На службу я в тот день явился радостный, оживленный. Такого не было с тех пор, как отменили лихой девяносто пятый. Боб, однако, встретил меня довольно мрачно: подходило время сдачи нашего первого самостоятельного с ним изделия, микроусилителя, нашей кровинушки, нашей гордости. Военпреды наседали. Особенно наш «персональный» — Уханов, курирующий именно наше изделие, окруженное тайной. Кстати, мы и не хотели знать, для чего предназначен этот усилитель. Не говорят — и не надо. Технические условия, сигнал на входе, на выходе... и все! Остальное пусть «саранча» знает. «Саранча», как называли сами себя военпреды — за цвет мундира и, видимо, за что-то еще, — порхала по нашим монастырским коридорам в большом количестве. Но нам и нашего Уханова вполне хватало. Мы ничего не хотели от него знать, но он почему-то жаждал поделиться с нами моральной — или аморальной — ответственностью, всячески втягивал нас в ужас, даже ценой нарушения секретности. Помню наш разговор в шашлычной на Литейном, весьма популярной среди «саранчи». Рядом был Большой дом, напротив — Артиллерийское училище, подальше — военная аптека, а также — Дом офицеров, чуть в глубине — Военная академия... Так что по вечерам во всех злачных точках было зелено от мундиров!
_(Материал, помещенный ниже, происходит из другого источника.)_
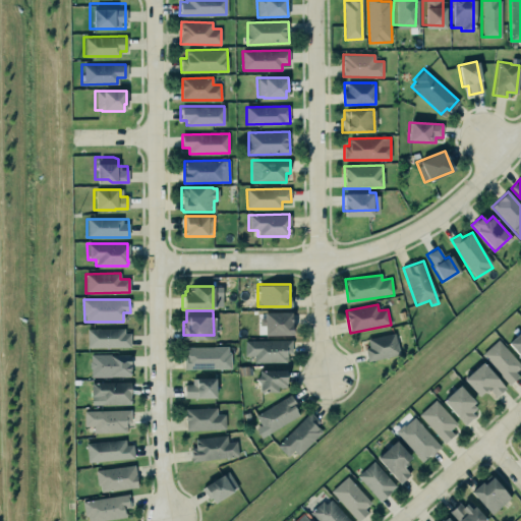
[(264,312),(265,336),(292,336),(292,312),(264,312)]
— Ну! — поднимал Уханов традиционный тост. — Красиво встретиться в бою, друг друга защищая, но лучше встретиться в пивной, друг друга угощая!
Тост этот звучал за каждым столиком. Затем наш хозяин приступал к садизму.
— Да... скоро наше изделие послужит обществу! — многозначительно начинал он, постепенно приближаясь к самому отвратительному.
«Тебе оно послужит, а не обществу!» — злобно думал я, но молчал.
Мы разговор этот не поддерживали. Технические условия — и все! Дальше нас не касается! Военная тайна!
Но Уханов жаждал, чтобы мы «прикоснулись»!
— Туда пойдет? — Я многозначительно поднимал брови вверх, туда, где в те годы располагался всеми горячо любимый космос.
— Не-ет! Не ту-уда-а! — садистски усмехался Уханов. — Знаете небось технические условия?.. Температура работы комнатная!
— А что... в комнате-то усиливать? — Глаза Боба затравленно бегали.
— Есть, значит, что! — разогревался Уханов. — Не догадываетесь, нет?
Мы упорно «не догадывались».
— А почему габариты такие крохотные? А?! — Уханов почти кричал.
— Прекрати! Я с тобой садиться не намерен! — шипел Боб.
— Комару мы его вживляем! Чтоб комариный писк усилить! — Бесстрашный садист Уханов громко хохотал. Щучье его лицо становилось красным, а ноздри, наоборот, белели. Потом вдруг переходил на зловещий шепот, который в общем гвалте был как раз слышен лучше всего. — Комару вставляем!!! Вражескому комару! Что он там пищит против нас?!